Another point to note is that a transseptal coronary artery has physiological similarities with myocardial bridging. Myocardial bridging is coronary artery tunneling (LAD, LMCA, or RCA) under the left ventricular or right ventricular myocardium (not the conal septum). It is usually not associated with an anomalous aortic origin of the coronary artery. The thickness of the overlying myocardium in myocardial bridging may vary from 1 to 10 mm [7]. The thickness of the overlying septal myocardium with the transseptal coronary artery is usually not more than 1 mm [7].

Clinical significance

Differentiating a transseptal coronary artery from the interarterial intramural LMCA is critical since the latter have a high risk of sudden cardiac death and are always surgically treated.

Most patients with transseptal coronary artery are asymptomatic. However, there can be a potential systolic compression with a milking effect on its transconal actional segment by the surrounding conal septal myocardium [8].

Based on a study by Doan et al., in a series of 18 patients (ages ranging from 3 months to 16 years) with transseptal anomalous left coronary artery, only 4 patients had exertional symptoms with associated inducible myocardial ischemia. Only 30% of asymptomatic patients had inducible myocardial ischemia. Surgical management with coronary artery bypass grafting was performed in one patient, whereas the rest with inducible myocardial hypoperfusion and impaired coronary flow were managed conservatively [8]. Based on a literature review conducted by Glushko et al. in 74 reported cases of the transseptal coronary artery, 26% were symptomatic, 11% had sudden cardiac death, 11% presented with myocardial ischemia, angina, or reported chest pain, 2% had palpitations or exercise-induced neuro-cardiogenic spells which improved after cardiac bypass, and 1% had persistent ventricular tachycardia [7].

Management

There are no consensus guidelines for managing transseptal coronary artery anomaly, as it is a rare diagnosis with variable symptoms and risks. The current strategy involves assessing patient symptoms, confirming coronary artery anatomy, and evaluating for evidence of myocardial ischemia or infarction [9]. The methods that the centers use to evaluate ischemia are based on practice patterns and expertise within institutions.

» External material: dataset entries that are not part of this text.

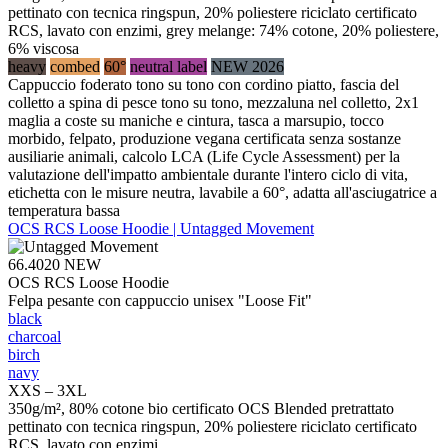
pettinato con tecnica ringspun, 20% poliestere riciclato certificato
RCS, lavato con enzimi, grey melange: 74% cotone, 20% poliestere,
6% viscosa
heavy
combed
60°
neutral label
NEW 2026
Cappuccio foderato tono su tono con cordino piatto, fascia del
colletto a spina di pesce tono su tono, mezzaluna nel colletto, 2x1
maglia a coste su maniche e cintura, tasca a marsupio, tocco
morbido, felpato, produzione vegana certificata senza sostanze
ausiliarie animali, calcolo LCA (Life Cycle Assessment) per la
valutazione dell'impatto ambientale durante l'intero ciclo di vita,
etichetta con le misure neutra, lavabile a 60°, adatta all'asciugatrice a
temperatura bassa
OCS RCS Loose Hoodie | Untagged Movement
66.4020
NEW
OCS RCS Loose Hoodie
Felpa pesante con cappuccio unisex "Loose Fit"
black
charcoal
birch
navy
XXS – 3XL
350g/m², 80% cotone bio certificato OCS Blended pretrattato
pettinato con tecnica ringspun, 20% poliestere riciclato certificato
RCS, lavato con enzimi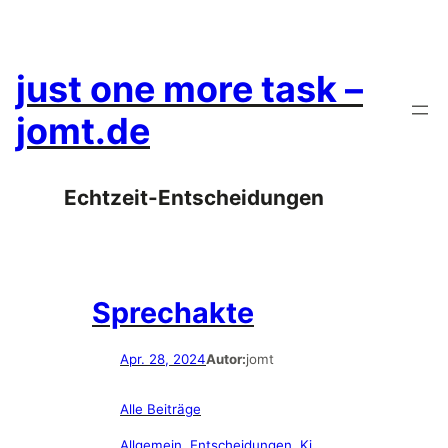
Zum
Inhalt
springen
just one more task –
jomt.de
Echtzeit-Entscheidungen
Sprechakte
Apr. 28, 2024
Autor:
jomt
Alle Beiträge
Allgemein
, 
Entscheidungen
, 
Ki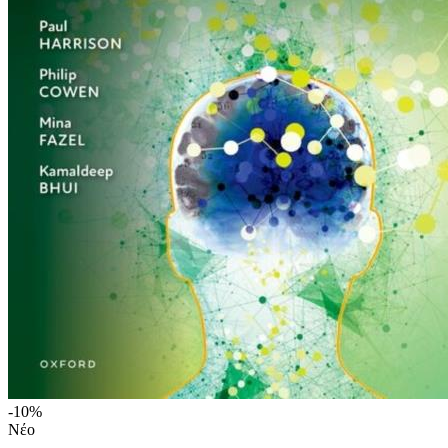
-10%
Νέο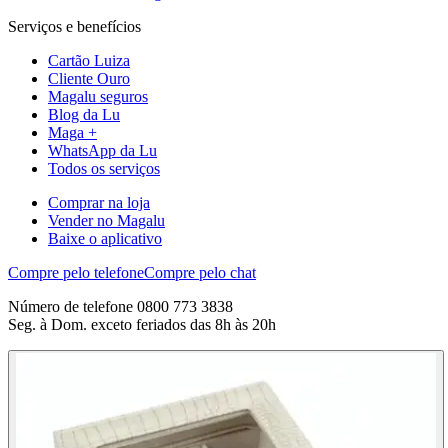
Serviços e benefícios
Cartão Luiza
Cliente Ouro
Magalu seguros
Blog da Lu
Maga +
WhatsApp da Lu
Todos os serviços
Comprar na loja
Vender no Magalu
Baixe o aplicativo
Compre pelo telefone
Compre pelo chat
Número de telefone 0800 773 3838
Seg. à Dom. exceto feriados das 8h às 20h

An expectant management approach would be reasonable in asymptomatic patients with no evidence of ischemia. In asymptomatic patients but with evidence of ischemia, the management is controversial. Usually, a shared decision-making approach is adopted in these cases after consultation with cardiology and cardiovascular surgery to understand the risks and benefits of both options. Surgical repair would be indicated to relieve the ischemia in patients with cardiovascular symptoms and evidence of ischemia [10]. Coronary artery bypass graft (CABG) or mobilization of the pulmonary root and incising the overlying muscle bridge with translocation of the right pulmonary artery are known surgical techniques for the transseptal course [3, 11]. A newer surgical technique with a transconal approach includes transection of the RVOT, unroofing the septal course of the LMCA or LAD, followed by repair of the posterior wall of RVOT with autologous pericardial patch [2, 3] (Figs. 3g and 5).

Fig. 5
figure 5

Illustration of transconal unroofing of left main coronary artery (LMCA) in an oblique axial plane. The conal septal myocardium overlying the LMCA is excised (compared to Fig. 1), and the posterior wall of the right ventricular outflow tract (RVOT) is repaired with a rectangular patch of fresh autologous pericardial patch. The block black arrow points to the yellow color-coded autologous pericardium, replacing the excised portion of the septal myocardium. LV, left ventricle; LA, left atrium; RA, right atrium; R, right coronary sinus; L, left coronary sinus; NC, non-coronary sinus; AS, anterior superior; PI, posterior inferior; Rt, right; Lt, left

Summary

An anomalous aortic origin of LMCA or LAD with a transseptal course is a rare congenital coronary artery anomaly that is considered by many as a benign anomaly that can be conservatively managed. However, it can sometimes be clinically significant, requiring surgical intervention. Cardiac imagers should be familiar with the imaging appearance of the transseptal coronary artery and how to differentiate it from other anomalies of coronary origin and course.